Dentre os acusados estava Rudolf Höss, comandante de Auschwitz e figura proeminente na gestão e desenvolvimento da Endlösung der Judenfrage – a solução final ao problema judeu.
Em 25 de maio de 1946, o SS-Obersturmbannführer foi entregue às autoridades polonesas e julgado pelo Supremo Tribunal Nacional e será condenado à morte por enforcamento. Em 16 de abril de 1947, a sentença foi executada na entrada do que outrora fora o crematório de Auschwitz.
A ascensão e queda de Rudolf Höss espelha a trajetória mesma das ideias nazistas durante os anos que cobrem o fim da Primeira Guerra Mundial e a derrocada do Terceiro Reich. Das trincheiras da Primeira Guerra, passando pelos Freikorps, encontrou seu lugar nas fileiras do partido Nazista em 1922, em 1923 será acusado e preso pela morte de Walther Kadow – este revés será decisivo em sua carreira futura dentro da SS – e solto em 1928. Em 1935 inicia seu trabalho nos campos de concentração nazistas, em Dachau, passa por Sachsenhausen e em 1940 encontra-se em Auschwitz. Será este homem medíocre, mas de canina obediência, conhecedor do sistema penitenciário por dentro, de exemplar capacidade organizacional e tecnicista, o responsável direto pela morte de milhões de judeus nas câmaras de gás e pela eficiente e macabra incineração dos corpos.

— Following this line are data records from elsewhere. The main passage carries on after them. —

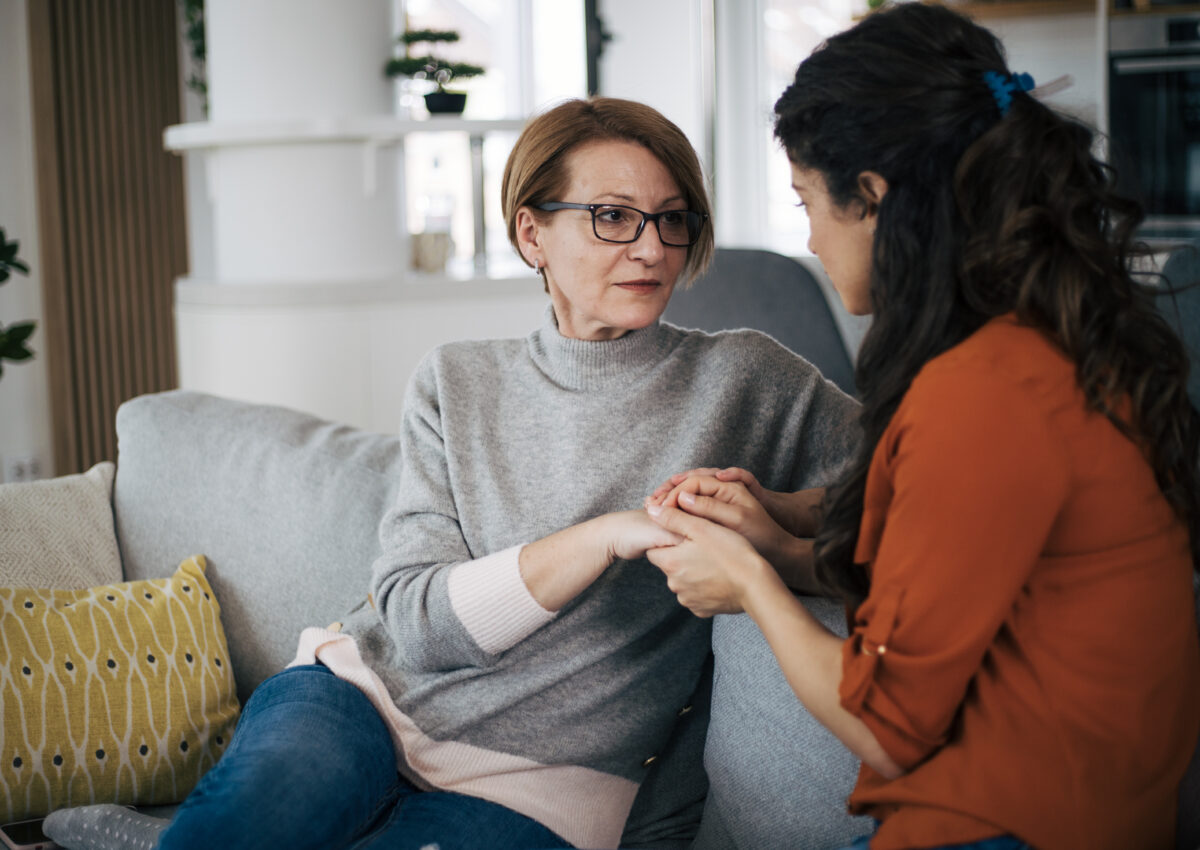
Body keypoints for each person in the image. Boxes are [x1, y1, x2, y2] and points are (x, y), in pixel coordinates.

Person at [41, 97, 857, 850]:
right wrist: (604, 537)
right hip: (365, 702)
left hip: (545, 788)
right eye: (612, 217)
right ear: (531, 233)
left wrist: (773, 514)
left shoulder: (750, 380)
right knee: (248, 828)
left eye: (671, 220)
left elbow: (908, 485)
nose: (651, 247)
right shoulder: (457, 381)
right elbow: (418, 626)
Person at [643, 5, 1200, 850]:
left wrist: (747, 584)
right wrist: (787, 530)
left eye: (810, 203)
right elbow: (963, 578)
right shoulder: (1045, 349)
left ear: (872, 198)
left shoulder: (984, 395)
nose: (810, 239)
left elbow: (887, 730)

Tal vida será inspiração para teses, livros e filmes sobre a capacidade humana para a realização do mal. Romances como As Benevolentes, de Jonathan Littel e A Zona de Interesse, de Martin Amis, procuram entrar na mente daqueles homens e mulheres que acreditaram e viveram o ideal nacional-socialista, e o recente filme do diretor britânico Jonathan Glazer, intitulado também Zona de Interesse e baseado no romance de Amis, é um tour-de-force cinematográfico que nos faz testemunhas da rotina burguesa e assombrada da família do comandante de Auschwitz durante o período em que administrou o campo. São obras que calam fundo na nossa consciência, obras artísticas que ousam mergulhar na escuridão da alma humana e dar significado ao incomensurável horror nazista.